-- Your objective --
Going line by line through the records below, write out everything starting with the line containing "Силановый Связующий Агент" and going on through the line containing "созидательный азарт. Даже", exactly and inclusively. Pictures do not go in.

-- Provided records --

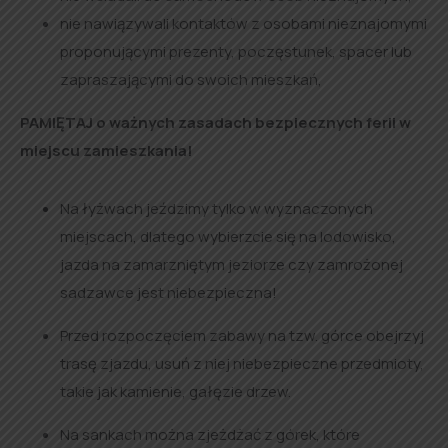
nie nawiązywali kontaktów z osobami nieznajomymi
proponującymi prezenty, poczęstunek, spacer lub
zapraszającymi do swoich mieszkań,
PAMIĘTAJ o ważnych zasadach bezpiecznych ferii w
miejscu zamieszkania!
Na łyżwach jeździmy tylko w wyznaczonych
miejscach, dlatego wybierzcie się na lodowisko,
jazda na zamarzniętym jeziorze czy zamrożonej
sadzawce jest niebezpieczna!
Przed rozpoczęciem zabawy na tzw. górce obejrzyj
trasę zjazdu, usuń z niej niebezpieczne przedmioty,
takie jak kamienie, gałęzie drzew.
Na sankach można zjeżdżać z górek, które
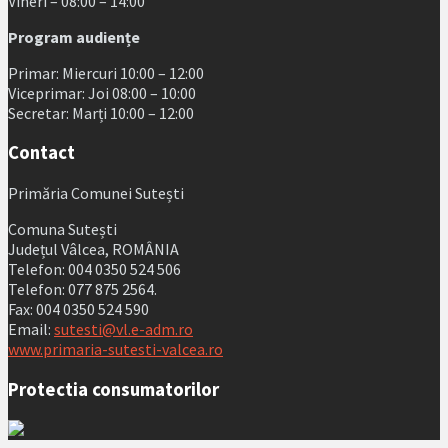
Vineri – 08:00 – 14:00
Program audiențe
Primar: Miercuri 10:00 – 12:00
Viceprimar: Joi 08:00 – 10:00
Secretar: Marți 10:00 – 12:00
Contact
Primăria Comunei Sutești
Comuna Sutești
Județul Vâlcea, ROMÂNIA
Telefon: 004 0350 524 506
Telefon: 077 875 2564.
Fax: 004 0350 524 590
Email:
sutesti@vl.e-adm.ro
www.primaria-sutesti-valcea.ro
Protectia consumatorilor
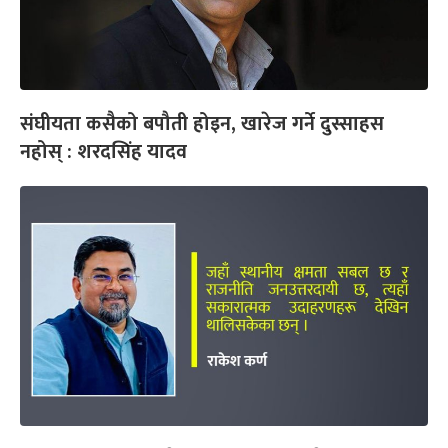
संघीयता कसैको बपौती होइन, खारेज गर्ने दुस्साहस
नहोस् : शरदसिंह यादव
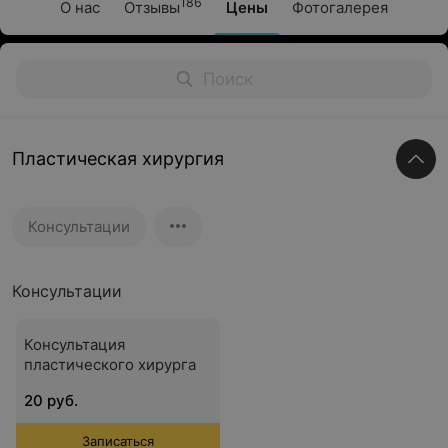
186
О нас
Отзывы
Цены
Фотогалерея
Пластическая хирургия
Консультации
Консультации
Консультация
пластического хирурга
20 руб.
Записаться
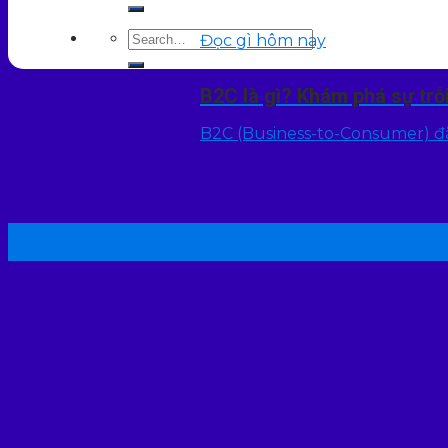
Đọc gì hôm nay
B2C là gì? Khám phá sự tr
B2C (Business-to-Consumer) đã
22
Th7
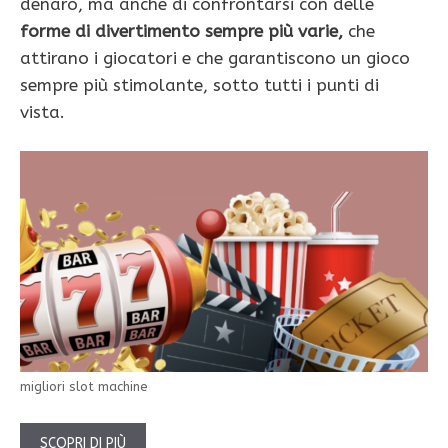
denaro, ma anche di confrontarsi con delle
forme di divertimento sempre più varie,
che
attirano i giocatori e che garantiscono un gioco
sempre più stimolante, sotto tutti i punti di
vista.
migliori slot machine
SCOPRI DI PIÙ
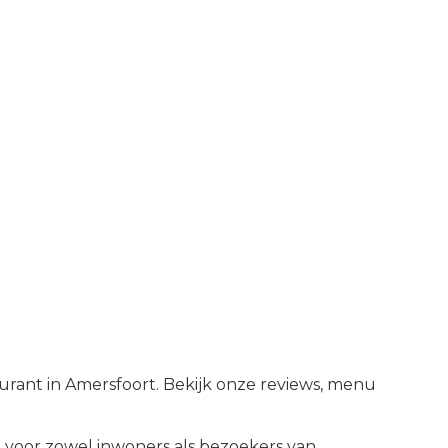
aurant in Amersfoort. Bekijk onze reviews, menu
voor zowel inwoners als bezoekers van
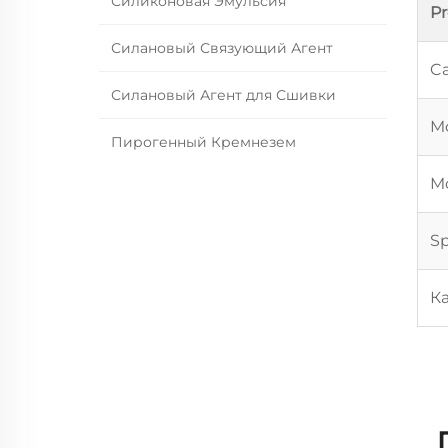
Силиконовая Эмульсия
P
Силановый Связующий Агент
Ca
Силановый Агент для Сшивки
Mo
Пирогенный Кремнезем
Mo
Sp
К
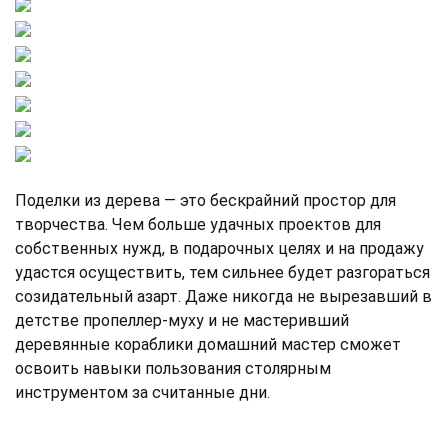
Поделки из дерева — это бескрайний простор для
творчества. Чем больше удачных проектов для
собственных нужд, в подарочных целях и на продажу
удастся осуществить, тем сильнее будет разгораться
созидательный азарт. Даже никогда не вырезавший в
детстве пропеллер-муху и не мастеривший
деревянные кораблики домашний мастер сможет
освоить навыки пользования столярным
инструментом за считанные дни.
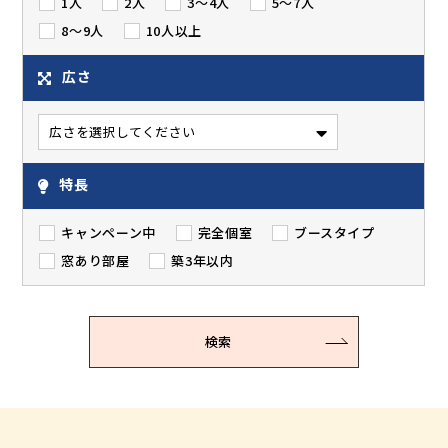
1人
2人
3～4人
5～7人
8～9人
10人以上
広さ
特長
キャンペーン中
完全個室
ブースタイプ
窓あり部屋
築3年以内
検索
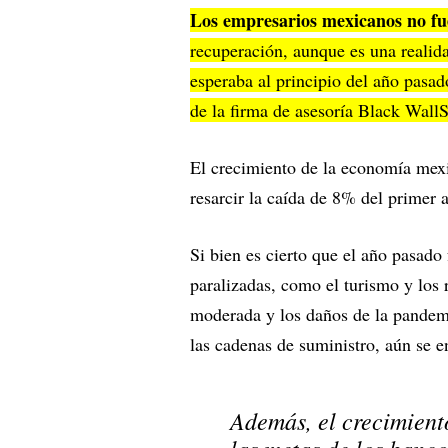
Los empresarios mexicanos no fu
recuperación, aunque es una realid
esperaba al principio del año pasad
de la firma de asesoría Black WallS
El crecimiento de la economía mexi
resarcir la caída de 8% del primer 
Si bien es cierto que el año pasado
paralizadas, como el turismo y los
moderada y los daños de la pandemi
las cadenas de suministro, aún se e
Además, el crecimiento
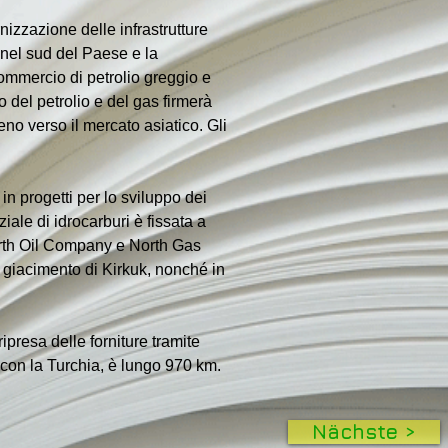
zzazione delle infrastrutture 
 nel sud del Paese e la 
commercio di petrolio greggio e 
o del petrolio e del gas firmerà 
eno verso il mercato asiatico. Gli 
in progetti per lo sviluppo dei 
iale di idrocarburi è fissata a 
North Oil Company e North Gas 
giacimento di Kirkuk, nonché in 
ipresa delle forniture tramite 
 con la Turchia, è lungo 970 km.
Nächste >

-- Solution below --
Силановый Связующий Агент
Ca
Силановый Агент для Сшивки
Mo
Пирогенный Кремнезем
Mo
Sp
К
Поделки из дерева — это бескрайний простор для
творчества. Чем больше удачных проектов для
собственных нужд, в подарочных целях и на продажу
удастся осуществить, тем сильнее будет разгораться
созидательный азарт. Даже никогда не вырезавший в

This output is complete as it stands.